### Task details
Every line of the records that contains the string "with" counts once; give the total and nothing else.

### The data
/---

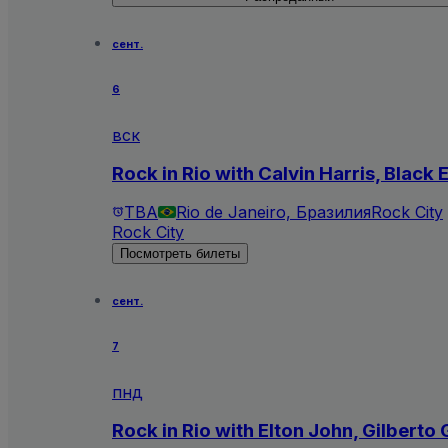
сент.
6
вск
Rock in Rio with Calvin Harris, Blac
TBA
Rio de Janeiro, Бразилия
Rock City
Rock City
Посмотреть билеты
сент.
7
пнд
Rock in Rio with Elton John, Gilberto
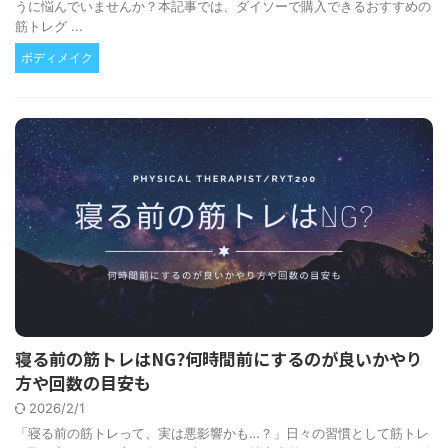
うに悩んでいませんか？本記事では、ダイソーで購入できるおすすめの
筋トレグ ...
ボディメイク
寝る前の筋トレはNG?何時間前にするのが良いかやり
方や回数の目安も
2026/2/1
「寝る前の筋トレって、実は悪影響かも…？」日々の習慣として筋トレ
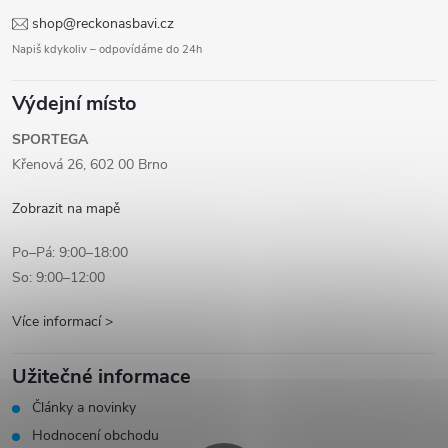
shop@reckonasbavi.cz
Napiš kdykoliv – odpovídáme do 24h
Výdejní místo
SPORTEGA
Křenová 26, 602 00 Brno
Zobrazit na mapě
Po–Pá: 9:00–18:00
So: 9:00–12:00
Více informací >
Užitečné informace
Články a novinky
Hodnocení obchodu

\---
/---

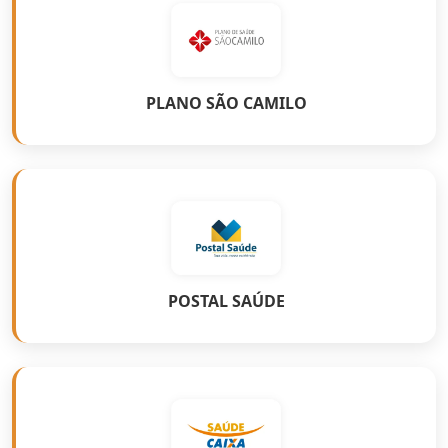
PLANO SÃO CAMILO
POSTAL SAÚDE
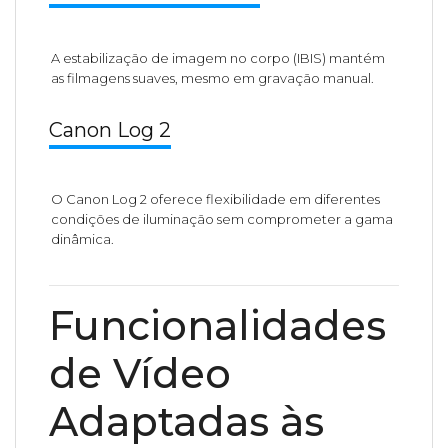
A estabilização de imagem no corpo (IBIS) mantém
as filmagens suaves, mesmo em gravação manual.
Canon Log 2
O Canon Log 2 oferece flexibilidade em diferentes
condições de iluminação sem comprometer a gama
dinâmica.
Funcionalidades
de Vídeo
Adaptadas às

\---
/---

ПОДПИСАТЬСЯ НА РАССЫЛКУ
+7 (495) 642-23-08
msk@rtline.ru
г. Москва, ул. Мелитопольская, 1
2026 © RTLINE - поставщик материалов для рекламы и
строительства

\---

### Final answer
2